Their findings were striking:

  • Students consistently posed a significantly higher proportion of higher-order questions (such as analysis, evaluation, and synthesis) compared to traditional classroom norms.
  • Sustained interactions with Jill Watson resulted in increased cognitive complexity of student inquiries, indicating growth in students' confidence and initiative in engaging with course material.
  • The effectiveness of Jill Watson was notably evident in English Composition and Rhetoric courses, where assignments included writing tasks, journal reflections, and topic research—activities intrinsically suited to eliciting higher-order questioning.
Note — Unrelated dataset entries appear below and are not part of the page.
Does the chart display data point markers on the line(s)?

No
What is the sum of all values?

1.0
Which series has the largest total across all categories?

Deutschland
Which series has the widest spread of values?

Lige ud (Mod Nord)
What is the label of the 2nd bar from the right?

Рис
Three particularly compelling insights emerged for me. I hope they resonate with you:

  • Higher-Level Engagement:

"These findings demonstrate that Jill empowers learners to engage in critical questioning, thereby enhancing their educational experience by promoting depth, relevance, and application of course concepts" (Maiti & Goel, 2025, p. 314).

  • Facilitation of Critical Thinking:

"Conversational AI partners like Jill have the potential to foster critical thinking by encouraging students to engage with more complex concepts through active, self-driven knowledge construction" (Maiti & Goel, 2025, p. 321).
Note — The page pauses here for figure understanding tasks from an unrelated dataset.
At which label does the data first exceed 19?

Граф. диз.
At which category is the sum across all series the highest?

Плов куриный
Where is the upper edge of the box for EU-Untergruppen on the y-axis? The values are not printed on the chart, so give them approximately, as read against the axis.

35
  • Personalized Learning Trajectories:

"Students who interacted with the AI tool more frequently exhibited a trend of increasing higher-order questions over time. This trend was more pronounced among individual students than at the overall classroom level" (Maiti & Goel, 2025, p. 321).
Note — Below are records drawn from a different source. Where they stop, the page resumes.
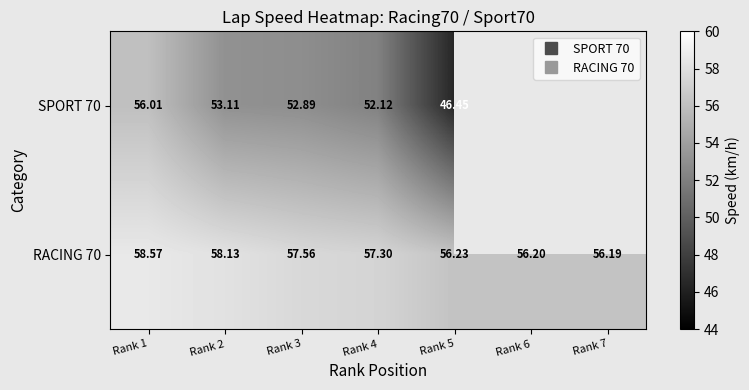

The value of SPORT 70 at Rank 5 is 9.7. True or false?

False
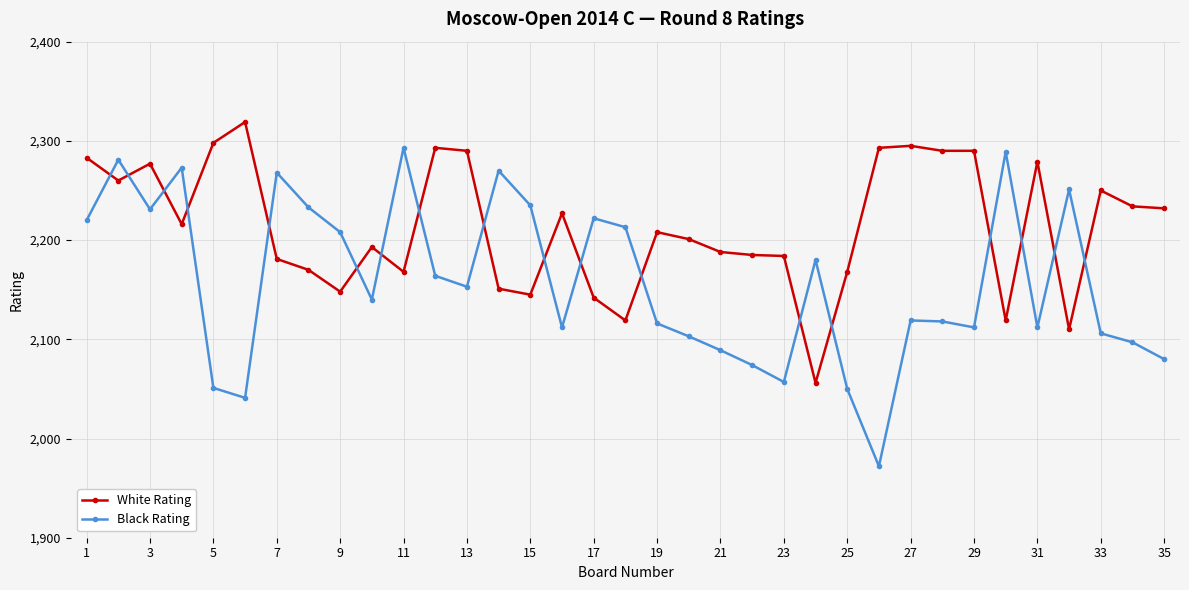

What is the value of the Black Rating point at the 31st from the left?

2112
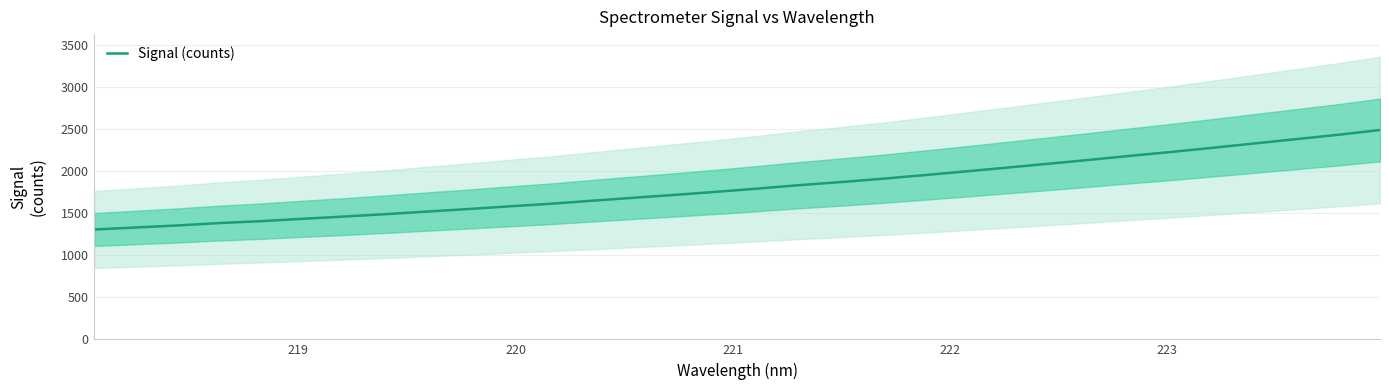

How many lines are shown in the chart?

1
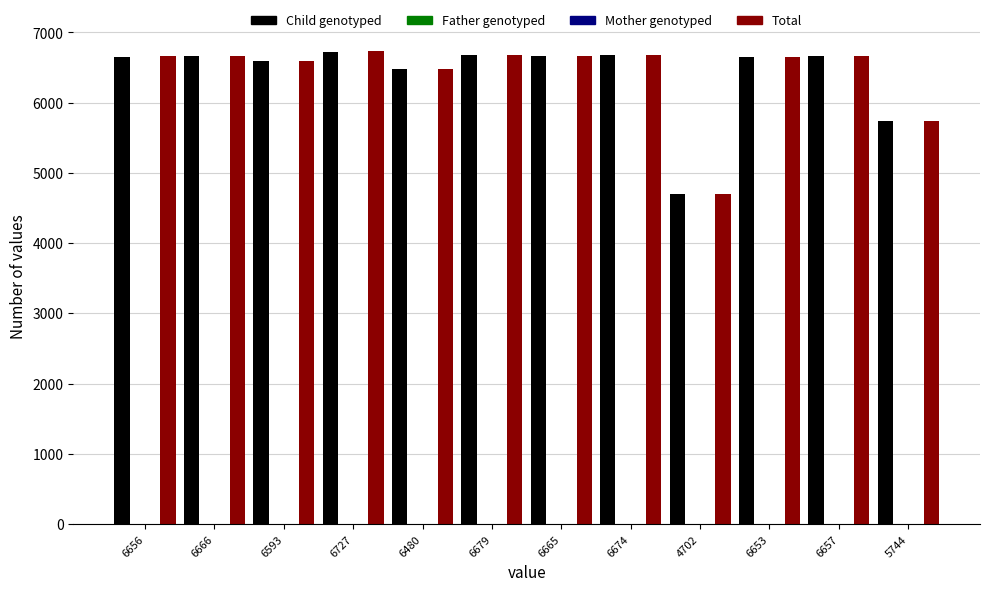

Is it true that Child genotyped equals 4294 at 6480?

False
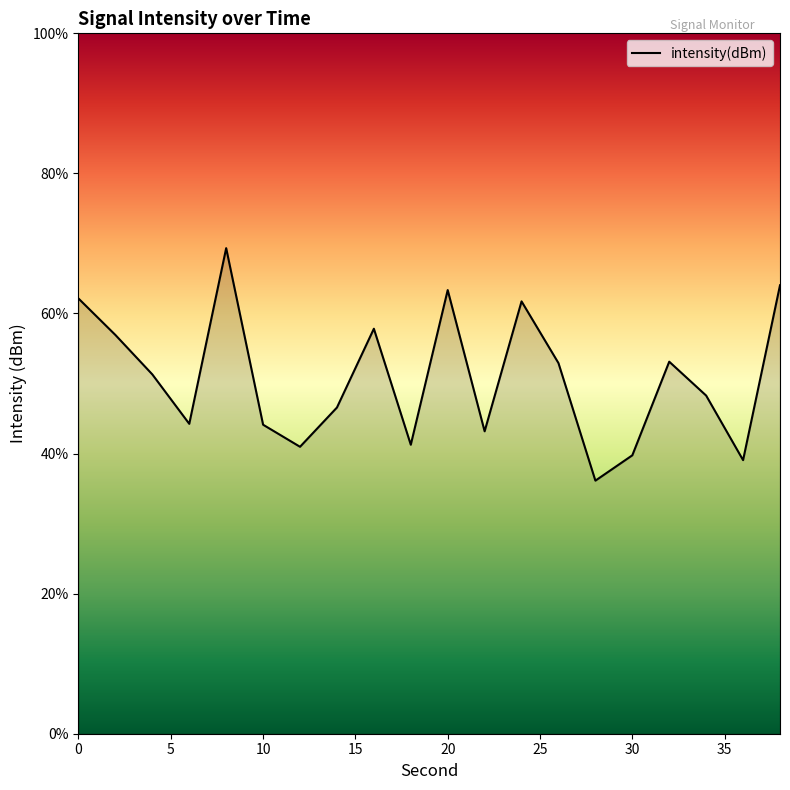

What is the difference between the maximum and minimum values?

33.2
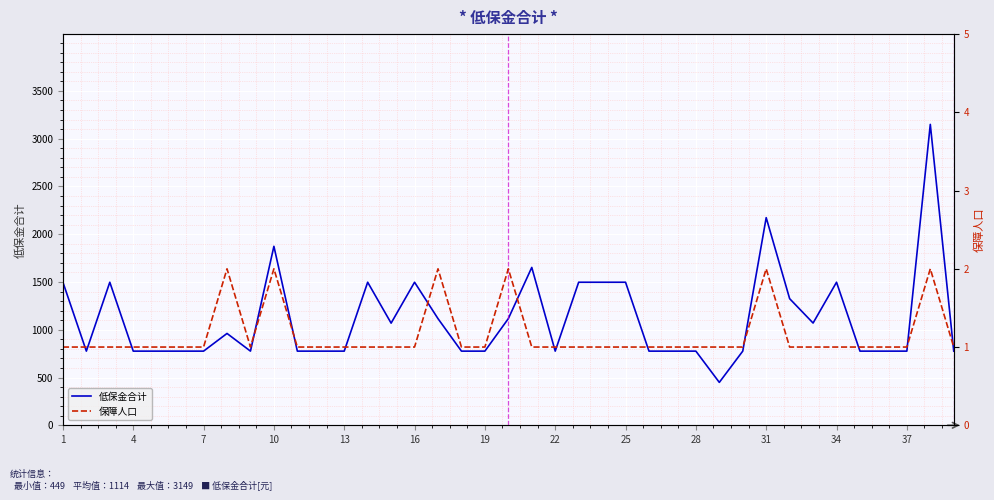

What is the maximum value shown in the chart?

3149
The effectiveness of Jill Watson in fostering critical inquiry aligns closely with my pedagogical objectives. As someone interested in how intentional and mindful interactions with AI might enhance students’ metacognition, I find that the principles of the Rhetorical Prompting Method (RPM)—a method encouraging purposeful, iterative, and strategic human-AI collaboration—can potentially complement the strengths demonstrated by Jill Watson. RPM helps writers thoughtfully craft inputs and revise outputs by considering their intent, context, and desired outcomes, which might similarly foster critical and reflective engagement as well as metacognition. Stay tuned for a Kennesaw State case study results on that last one. We are analyzing some interesting data.

RPM encourages learners to:

  • Reflect deeply on their writing objectives.
  • Strategically shape their inputs and output revisions.
  • Read and synthesize outputs.
  • Critically evaluate and refine AI outputs.
  • Be the human-at-the-helm of AI collaborations.

Exploring methods like the rhetorical prompting alongside AI-driven learning environments could amplify the benefits observed with Jill Watson, guiding students towards sophisticated critical engagement that supports writing and learning processes.

Together, these complementary approaches have the potential to make AI interactions more intentional, reflective, and impactful—transforming conversations with AI into genuine opportunities for intellectual growth and skill development.

I'm curious—are there other methods or pedagogical models you've found effective in first-year writing that might pair well with tools like Jill Watson? I'd love to hear your thoughts and experiences.

As always, I encourage you to take my work and models. My AI work is an OER for all of us.


References

Maiti, Pratyusha, and Ashok Goel. "Can an AI Partner Empower Learners to Ask Critical Questions?" Proceedings of the 30th International Conference on Intelligent User Interfaces, 2025, pp. 314-324, doi:10.1145/3708359.3712134.